In December 1863, Gablenz was appointed to command of the VI Corps, with which he served in the Second Schleswig War, where he particularly distinguished himself at Oeversee and Düppel. For his success in Schleswig-Holstein, Gablenz was awarded the Commander's Cross of the Military Order of Maria Theresa, Austria's highest military honour. Appointed a Privy Councilor in November 1864, he became the commanding general of the V Corps and was named governor of the Duchy of Holstein, a position he held until the outbreak of the Austro-Prussian War.

At the start of the Austro-Prussian War, which mostly took place in Eastern Bohemia (Czech Republic), Gablenz was considered to be one Austria's foremost generals.
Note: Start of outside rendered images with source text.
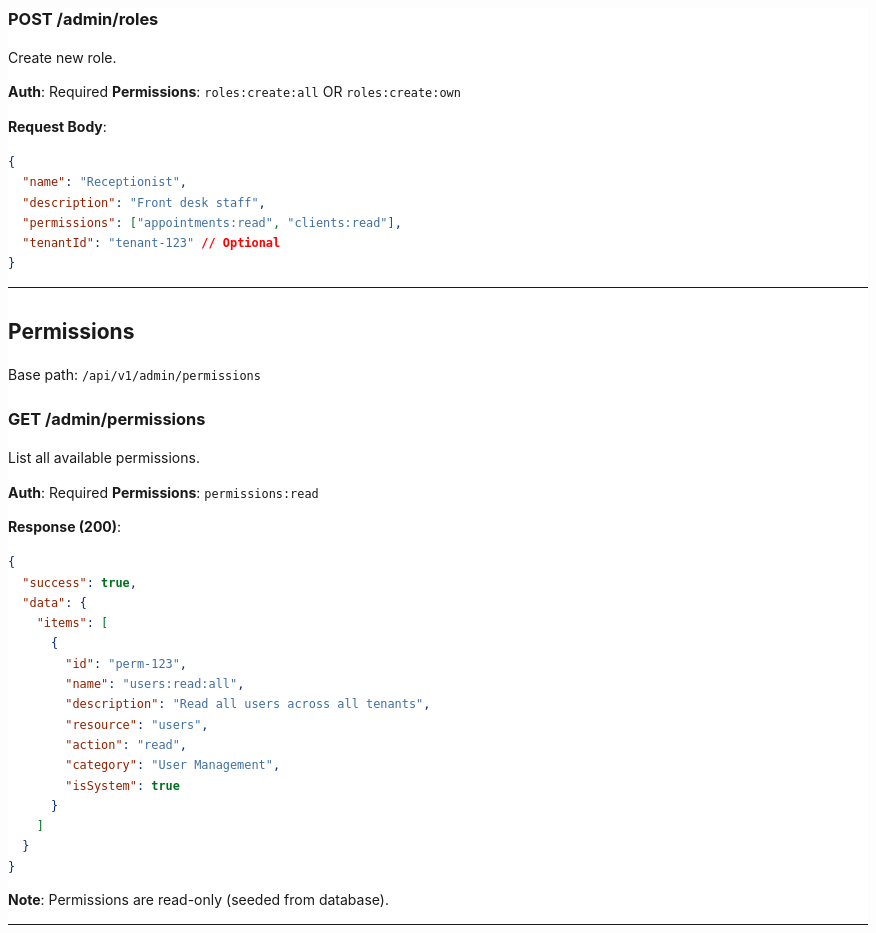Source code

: ### POST /admin/roles

Create new role.

**Auth**: Required
**Permissions**: `roles:create:all` OR `roles:create:own`

**Request Body**:

```json
{
  "name": "Receptionist",
  "description": "Front desk staff",
  "permissions": ["appointments:read", "clients:read"],
  "tenantId": "tenant-123" // Optional
}
```

---

## Permissions

Base path: `/api/v1/admin/permissions`

### GET /admin/permissions

List all available permissions.

**Auth**: Required
**Permissions**: `permissions:read`

**Response (200)**:

```json
{
  "success": true,
  "data": {
    "items": [
      {
        "id": "perm-123",
        "name": "users:read:all",
        "description": "Read all users across all tenants",
        "resource": "users",
        "action": "read",
        "category": "User Management",
        "isSystem": true
      }
    ]
  }
}
```

**Note**: Permissions are read-only (seeded from database).

---
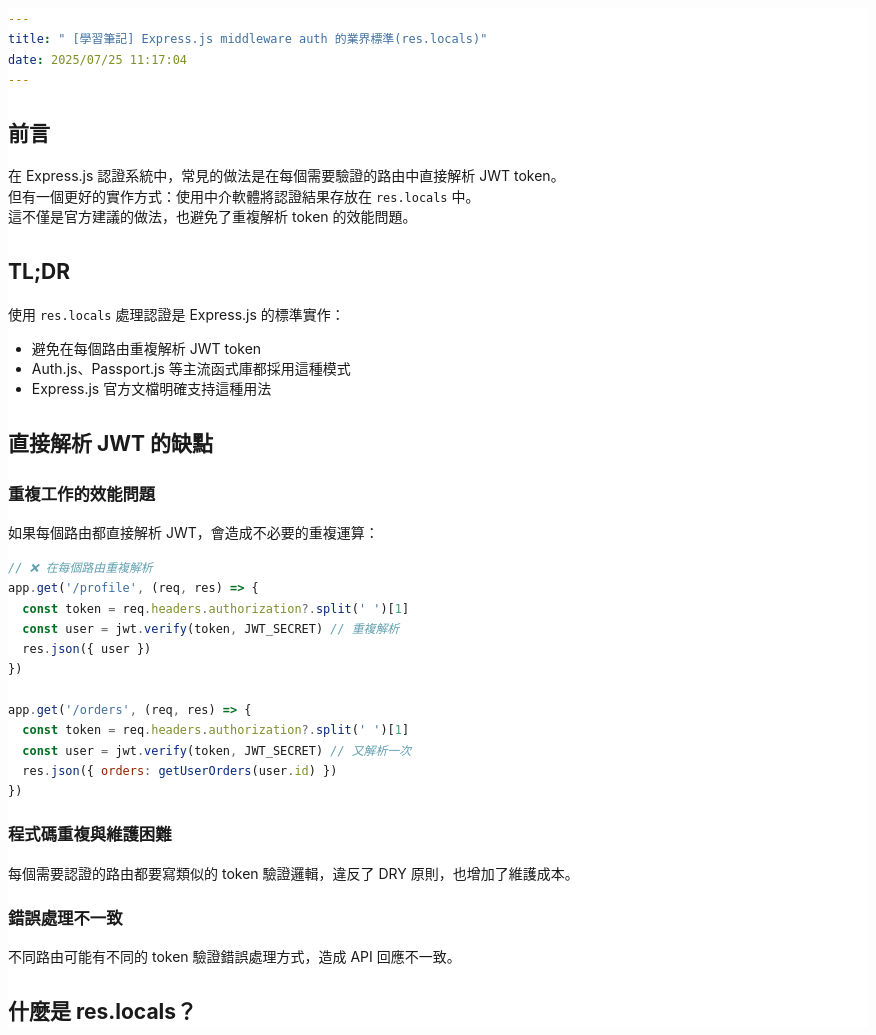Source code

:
 ```yaml
---
title: " [學習筆記] Express.js middleware auth 的業界標準(res.locals)"
date: 2025/07/25 11:17:04
---
```


## 前言

在 Express.js 認證系統中，常見的做法是在每個需要驗證的路由中直接解析 JWT token。  
但有一個更好的實作方式：使用中介軟體將認證結果存放在 `res.locals` 中。  
這不僅是官方建議的做法，也避免了重複解析 token 的效能問題。

## TL;DR

使用 `res.locals` 處理認證是 Express.js 的標準實作：

- 避免在每個路由重複解析 JWT token
- Auth.js、Passport.js 等主流函式庫都採用這種模式
- Express.js 官方文檔明確支持這種用法

## 直接解析 JWT 的缺點

### 重複工作的效能問題

如果每個路由都直接解析 JWT，會造成不必要的重複運算：

```javascript
// ❌ 在每個路由重複解析
app.get('/profile', (req, res) => {
  const token = req.headers.authorization?.split(' ')[1]
  const user = jwt.verify(token, JWT_SECRET) // 重複解析
  res.json({ user })
})

app.get('/orders', (req, res) => {
  const token = req.headers.authorization?.split(' ')[1]
  const user = jwt.verify(token, JWT_SECRET) // 又解析一次
  res.json({ orders: getUserOrders(user.id) })
})
```

### 程式碼重複與維護困難

每個需要認證的路由都要寫類似的 token 驗證邏輯，違反了 DRY 原則，也增加了維護成本。

### 錯誤處理不一致

不同路由可能有不同的 token 驗證錯誤處理方式，造成 API 回應不一致。

## 什麼是 res.locals？

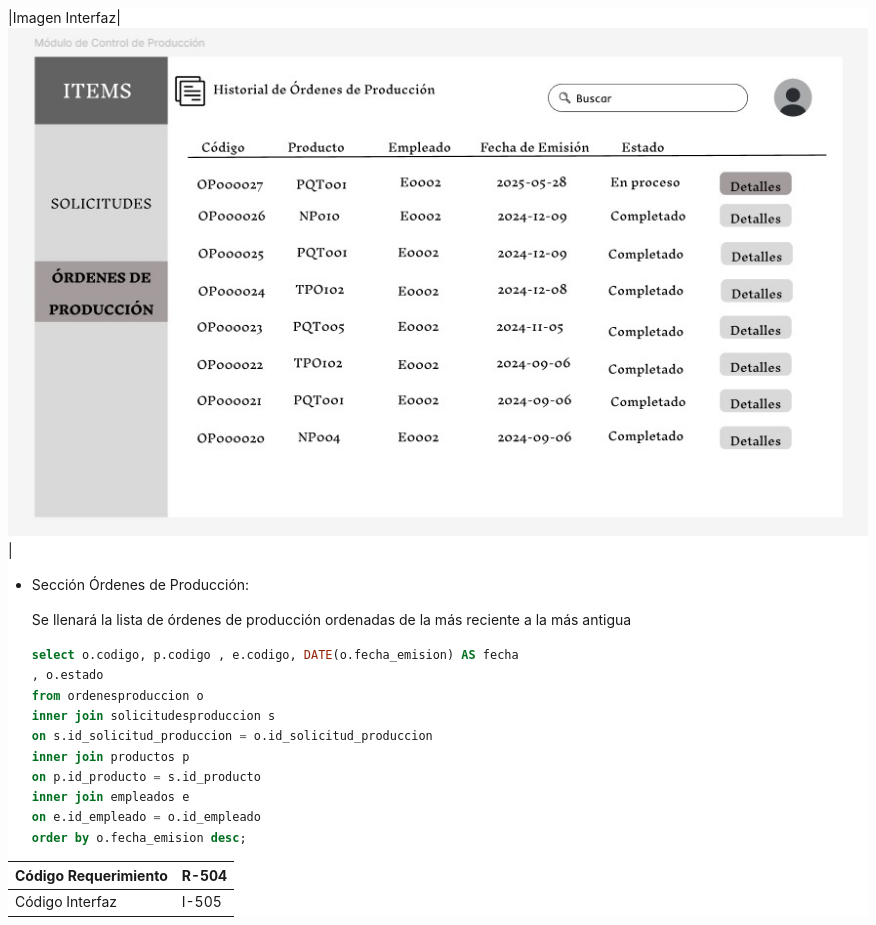 |Imagen Interfaz| ![Pantalla 1](./Pantallas/Modulo05/OrdenesProd.png) |

- Sección Órdenes de Producción:

    Se llenará la lista de órdenes de producción ordenadas de la más reciente a la más antigua

    ```sql
	select o.codigo, p.codigo , e.codigo, DATE(o.fecha_emision) AS fecha
	, o.estado
    from ordenesproduccion o 
    inner join solicitudesproduccion s  
    on s.id_solicitud_produccion = o.id_solicitud_produccion
    inner join productos p
    on p.id_producto = s.id_producto
    inner join empleados e
    on e.id_empleado = o.id_empleado
    order by o.fecha_emision desc; 
    ```

|Código Requerimiento |R-504|
|---|---|
|Código Interfaz| I-505 |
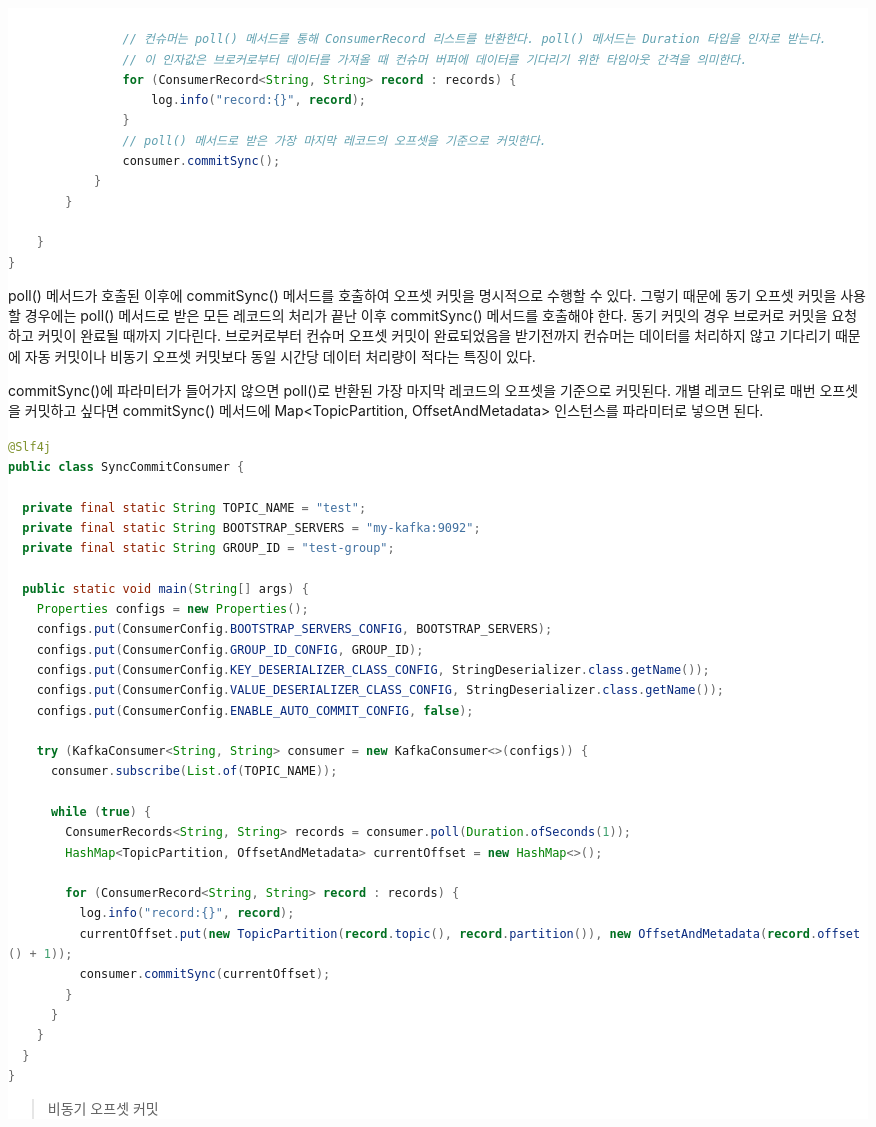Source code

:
 ```java

                // 컨슈머는 poll() 메서드를 통해 ConsumerRecord 리스트를 반환한다. poll() 메서드는 Duration 타입을 인자로 받는다.
                // 이 인자값은 브로커로부터 데이터를 가져올 때 컨슈머 버퍼에 데이터를 기다리기 위한 타임아웃 간격을 의미한다.
                for (ConsumerRecord<String, String> record : records) {
                    log.info("record:{}", record);
                }
                // poll() 메서드로 받은 가장 마지막 레코드의 오프셋을 기준으로 커밋한다.
                consumer.commitSync();
            }
        }

    }
}
```
poll() 메서드가 호출된 이후에 commitSync() 메서드를 호출하여 오프셋 커밋을 명시적으로 수행할 수 있다.
그렇기 때문에 동기 오프셋 커밋을 사용할 경우에는 poll() 메서드로 받은 모든 레코드의 처리가 끝난 이후 commitSync() 메서드를 호출해야 한다.
동기 커밋의 경우 브로커로 커밋을 요청하고 커밋이 완료될 때까지 기다린다.
브로커로부터 컨슈머 오프셋 커밋이 완료되었음을 받기전까지 컨슈머는 데이터를 처리하지 않고 기다리기 때문에 자동 커밋이나 비동기 오프셋 커밋보다 
동일 시간당 데이터 처리량이 적다는 특징이 있다.

commitSync()에 파라미터가 들어가지 않으면 poll()로 반환된 가장 마지막 레코드의 오프셋을 기준으로 커밋된다.
개별 레코드 단위로 매번 오프셋을 커밋하고 싶다면 commitSync() 메서드에 Map<TopicPartition, OffsetAndMetadata> 인스턴스를 파라미터로 넣으면 된다.

```java
@Slf4j
public class SyncCommitConsumer {

  private final static String TOPIC_NAME = "test";
  private final static String BOOTSTRAP_SERVERS = "my-kafka:9092";
  private final static String GROUP_ID = "test-group";

  public static void main(String[] args) {
    Properties configs = new Properties();
    configs.put(ConsumerConfig.BOOTSTRAP_SERVERS_CONFIG, BOOTSTRAP_SERVERS);
    configs.put(ConsumerConfig.GROUP_ID_CONFIG, GROUP_ID);
    configs.put(ConsumerConfig.KEY_DESERIALIZER_CLASS_CONFIG, StringDeserializer.class.getName());
    configs.put(ConsumerConfig.VALUE_DESERIALIZER_CLASS_CONFIG, StringDeserializer.class.getName());
    configs.put(ConsumerConfig.ENABLE_AUTO_COMMIT_CONFIG, false);

    try (KafkaConsumer<String, String> consumer = new KafkaConsumer<>(configs)) {
      consumer.subscribe(List.of(TOPIC_NAME));

      while (true) {
        ConsumerRecords<String, String> records = consumer.poll(Duration.ofSeconds(1));
        HashMap<TopicPartition, OffsetAndMetadata> currentOffset = new HashMap<>();

        for (ConsumerRecord<String, String> record : records) {
          log.info("record:{}", record);
          currentOffset.put(new TopicPartition(record.topic(), record.partition()), new OffsetAndMetadata(record.offset() + 1));
          consumer.commitSync(currentOffset);
        }
      }
    }
  }
}
```
> 비동기 오프셋 커밋
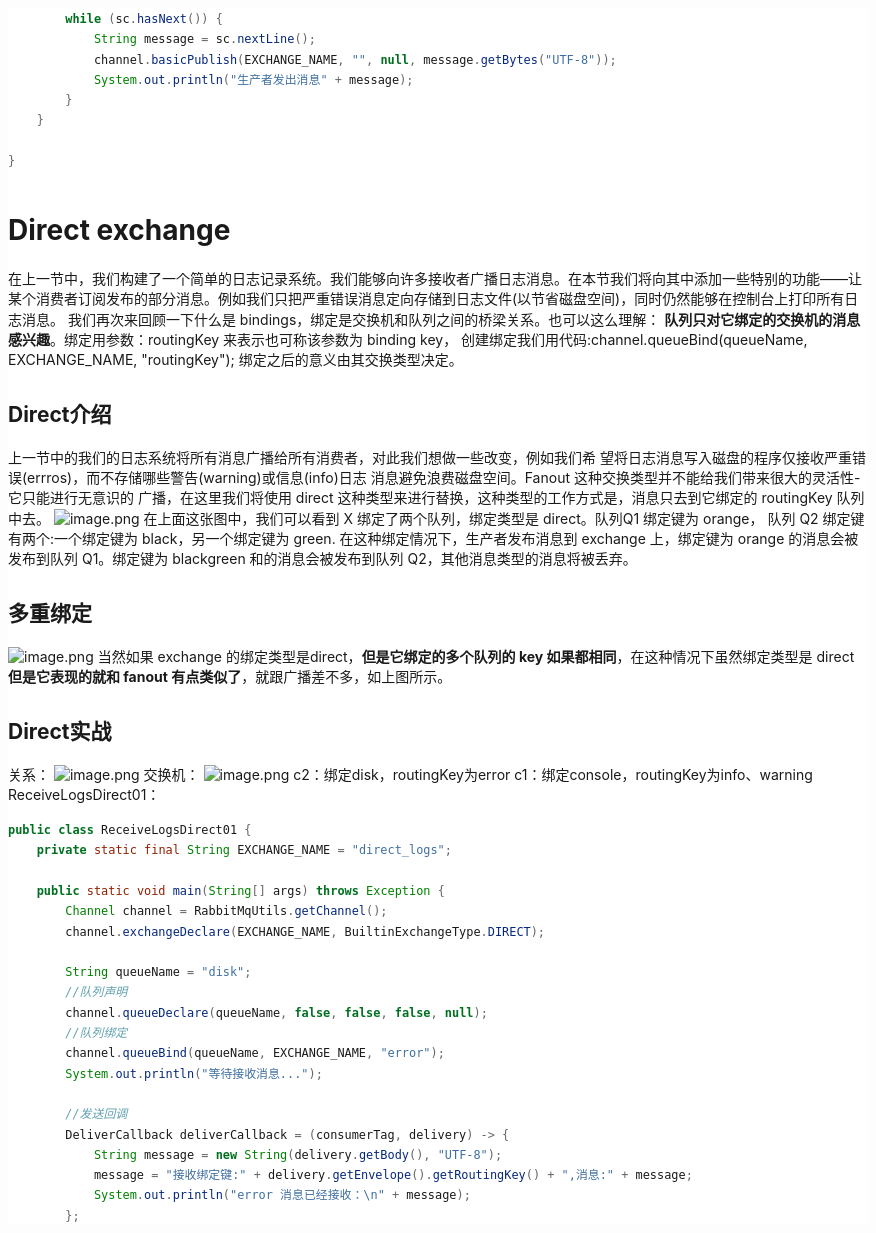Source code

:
 ```java
        while (sc.hasNext()) {
            String message = sc.nextLine();
            channel.basicPublish(EXCHANGE_NAME, "", null, message.getBytes("UTF-8"));
            System.out.println("生产者发出消息" + message);
        }
    }

}
```
# Direct exchange
在上一节中，我们构建了一个简单的日志记录系统。我们能够向许多接收者广播日志消息。在本节我们将向其中添加一些特别的功能——让某个消费者订阅发布的部分消息。例如我们只把严重错误消息定向存储到日志文件(以节省磁盘空间)，同时仍然能够在控制台上打印所有日志消息。
我们再次来回顾一下什么是 bindings，绑定是交换机和队列之间的桥梁关系。也可以这么理解： **队列只对它绑定的交换机的消息感兴趣**。绑定用参数：routingKey 来表示也可称该参数为 binding key， 创建绑定我们用代码:channel.queueBind(queueName, EXCHANGE_NAME, "routingKey");
绑定之后的意义由其交换类型决定。
## Direct介绍
上一节中的我们的日志系统将所有消息广播给所有消费者，对此我们想做一些改变，例如我们希 望将日志消息写入磁盘的程序仅接收严重错误(errros)，而不存储哪些警告(warning)或信息(info)日志 消息避免浪费磁盘空间。Fanout 这种交换类型并不能给我们带来很大的灵活性-它只能进行无意识的 广播，在这里我们将使用 direct 这种类型来进行替换，这种类型的工作方式是，消息只去到它绑定的 routingKey 队列中去。
![image.png](https://cdn.nlark.com/yuque/0/2023/png/35204765/1685864826362-ddacbabf-959c-48be-a0bb-1e4d3d543ade.png#averageHue=%23f5e4e2&clientId=ue8dfb588-834b-4&from=paste&height=226&id=ube3211db&originHeight=226&originWidth=645&originalType=binary&ratio=1&rotation=0&showTitle=false&size=62016&status=done&style=none&taskId=ua2880ee9-287a-45b2-b691-e99cc8a6c99&title=&width=645)
在上面这张图中，我们可以看到 X 绑定了两个队列，绑定类型是 direct。队列Q1 绑定键为 orange， 队列 Q2 绑定键有两个:一个绑定键为 black，另一个绑定键为 green.
在这种绑定情况下，生产者发布消息到 exchange 上，绑定键为 orange 的消息会被发布到队列 Q1。绑定键为 blackgreen 和的消息会被发布到队列 Q2，其他消息类型的消息将被丢弃。
## 多重绑定
![image.png](https://cdn.nlark.com/yuque/0/2023/png/35204765/1685864847434-a110918a-5858-427c-845d-fd46a4fde41a.png#averageHue=%23f7eae9&clientId=ue8dfb588-834b-4&from=paste&height=172&id=u67b137c9&originHeight=172&originWidth=550&originalType=binary&ratio=1&rotation=0&showTitle=false&size=32353&status=done&style=none&taskId=u3db0f43d-5b72-4bb3-9cdc-a659a647c06&title=&width=550)
当然如果 exchange 的绑定类型是direct，**但是它绑定的多个队列的 key 如果都相同**，在这种情况下虽然绑定类型是 direct **但是它表现的就和 fanout 有点类似了**，就跟广播差不多，如上图所示。
## Direct实战
关系：
![image.png](https://cdn.nlark.com/yuque/0/2023/png/35204765/1685864867782-6d75766b-9dff-41c6-9e06-0307bc17ec2e.png#averageHue=%23f8efee&clientId=ue8dfb588-834b-4&from=paste&height=262&id=u4ca0ba1f&originHeight=262&originWidth=553&originalType=binary&ratio=1&rotation=0&showTitle=false&size=72333&status=done&style=none&taskId=u5de0ac7f-20b1-4b71-bc03-3da8dad5b2a&title=&width=553)
交换机：
![image.png](https://cdn.nlark.com/yuque/0/2023/png/35204765/1685864877984-7c67a4d6-d75b-4f51-8037-ab4d6dd8ffa6.png#averageHue=%23f3f3f2&clientId=ue8dfb588-834b-4&from=paste&height=310&id=u50efd707&originHeight=310&originWidth=423&originalType=binary&ratio=1&rotation=0&showTitle=false&size=13959&status=done&style=none&taskId=u7650cd9a-8c0c-4b77-9b28-f3b995e3418&title=&width=423)
c2：绑定disk，routingKey为error
c1：绑定console，routingKey为info、warning
ReceiveLogsDirect01：
```java
public class ReceiveLogsDirect01 {
    private static final String EXCHANGE_NAME = "direct_logs";

    public static void main(String[] args) throws Exception {
        Channel channel = RabbitMqUtils.getChannel();
        channel.exchangeDeclare(EXCHANGE_NAME, BuiltinExchangeType.DIRECT);

        String queueName = "disk";
        //队列声明
        channel.queueDeclare(queueName, false, false, false, null);
        //队列绑定
        channel.queueBind(queueName, EXCHANGE_NAME, "error");
        System.out.println("等待接收消息...");

        //发送回调
        DeliverCallback deliverCallback = (consumerTag, delivery) -> {
            String message = new String(delivery.getBody(), "UTF-8");
            message = "接收绑定键:" + delivery.getEnvelope().getRoutingKey() + ",消息:" + message;
            System.out.println("error 消息已经接收：\n" + message);
        };
```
During the war, Gablenz commanded the X Corps in Feldzeugmeister Ludwig von Benedek’s Northern Army. Although victorious against Adolf von Bonin's I Corps at Trautenau (Trutnov, 27 June 1866) in the only Austrian victory against the Prussians, Gablenz's position became untenable due to the Austrian loss at Náchod and the Prussian Guard Corps' advance towards Eipel (Úpice), and he was ordered to retreat towards Deutsch Prausnitz (Německá Brusnice) to block the Prussian Guards. The next day, at the Battle of Burkersdorf, Gablenz managed to extricate his corps though with heavy casualties. After reuniting with the main army, Gablenz and the X Corps fought at the Battle of Königgrätz (Hradec Králové).

After the war, Gablenz became commanding general in Croatia and Slavonia (June 1867). In April 1868, he was promoted to General der Kavallerie and made the commanding general in Hungary in July 1869.

Following the stock market crash of 1873 Gablenz was plagued by debt and fearing the loss of Emperor Franz Joseph's confidence he committed suicide in Zürich on 28 January 1874. He was first buried at the Zurich municipal cemetery, but in 1905 his remains were transferred into the newly completed crypt of the warrior monument built in 1868 to commemorate the Battle of Trautenau. Gablenz's former tombstone of the Zurich municipal cemetery was also taken to Trautenau and it is situated opposite the monument.